[Start of Attachment]

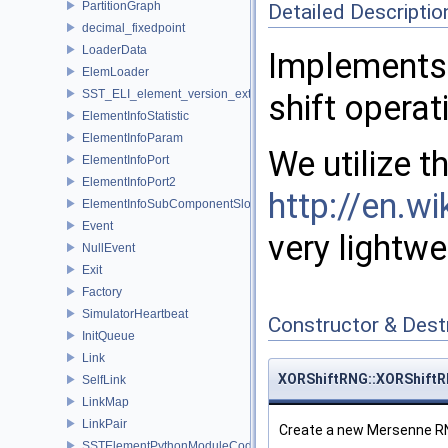
PartitionGraph
Detailed Descriptio
decimal_fixedpoint
LoaderData
Implements
ElemLoader
SST_ELI_element_version_extraction
shift operat
ElementInfoStatistic
ElementInfoParam
We utilize 
ElementInfoPort
ElementInfoPort2
http://en.wi
ElementInfoSubComponentSlot
Event
very lightw
NullEvent
Exit
Factory
SimulatorHeartbeat
Constructor & Des
InitQueue
Link
XORShiftRNG::XORShift
SelfLink
LinkMap
LinkPair
Create a new Mersenne RN
SSTElementPythonModuleCode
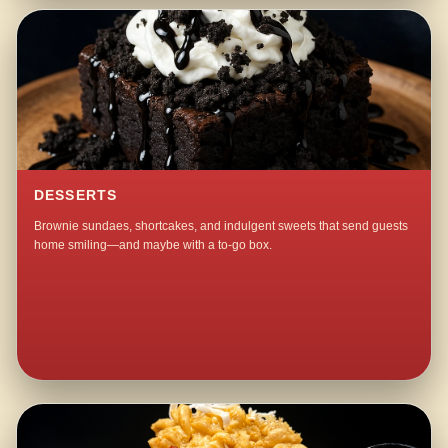
DESSERTS
Brownie sundaes, shortcakes, and indulgent sweets that send guests
home smiling—and maybe with a to-go box.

[End of Attachment]

Change "shortcakes" to "cobblers" throughout the material and give it again, with every other line as it was and the pictures left out.

PartitionGraph
Detailed Descriptio
decimal_fixedpoint
LoaderData
Implements
ElemLoader
SST_ELI_element_version_extraction
shift operat
ElementInfoStatistic
ElementInfoParam
We utilize 
ElementInfoPort
ElementInfoPort2
http://en.wi
ElementInfoSubComponentSlot
Event
very lightw
NullEvent
Exit
Factory
SimulatorHeartbeat
Constructor & Des
InitQueue
Link
XORShiftRNG::XORShift
SelfLink
LinkMap
LinkPair
Create a new Mersenne RN
SSTElementPythonModuleCode
DESSERTS
Brownie sundaes, cobblers, and indulgent sweets that send guests
home smiling—and maybe with a to-go box.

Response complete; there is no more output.